What has energized my thinking and action has been conscious awareness which is more than just consciousness. This awareness is powerful and faster than the speed of light. It can leap to new realities and new awareness in an instant of insight and understanding. Some might describe this as a spiritual dimension, seeking some way of accounting for experience that is outside of our physical world bound by Newton's laws.
So now as I receive the best wishes in passing from friends and acquaintances, I appreciate that they are celebrating an event I had no control over. I do have prebirth memories, and I do note the days of birth and immediately following. I still can see my father's blue eyes and his smile as he held me on a pillow in his lap and smiled down at me. I had an instance of insight that I had been particularized, and there was no way out, and what followed was an journey of learning how to survive, how to overcome each day, how to follow some path whose destiny was yet to be revealed.
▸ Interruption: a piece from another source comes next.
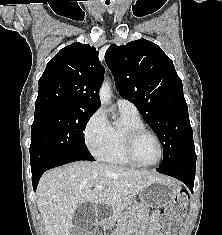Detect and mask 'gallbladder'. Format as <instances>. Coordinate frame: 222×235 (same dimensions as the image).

I understand Hemingway's observations and the comments of existentialists who posit that while we have no control over how we come into this world, we do have a choice as to when and how we leave it. From the standpoint of existentialism, life is meaningless. We have the choice to create meaning, and our integrity stems from creating meaning and to understand that death is inevitable, but meaningless. Hemingway had reached a point where he believed he could no longer create meaning with his life. The one remaining act was the deliberate choice to decide when and how to die. I do perceive we each must make meaning through our acts and choices. Creating meaning is our means for overcoming existential angst.
I just finished reading Yukio Mishima, a Japanese author who took his life in 1970. He wrote an astonishingly lucid book about a Japanese officer and his wife who chose to end their lives as a final act of giving meaning to their life. Their deaths were an act of honor and bravery. The wife witnessed his death to celebrate his courage and a life of commitment to his country. She cherished her role as witness and followed him in death. Their final shared moments served to climax a life of constructed meaning. Their awareness of life and each other was never so vivid as in their final moments.
All of this now leaps out in vivid clarity in these unfolding days of September. Where once I looked for the meaning of life, I know that there is no answer to that question except the palpable destiny of my journey that constructs significance in an ever unfolding context. At this juncture of my 75th year, I have more ideas, creative energy, and concrete projects than in years past, and I attribute this to new connections with others at a deeper level of conscious awareness. There are those in my life that infuse me with a deeper sense of commitment to pursuing a universe of consciousness where life actually transcends and moves in the opposite direction of entropy. This maintains an integrity of conscious awareness at a level I have not experienced until now. But the most exciting prospect is that it is continuing to evolve.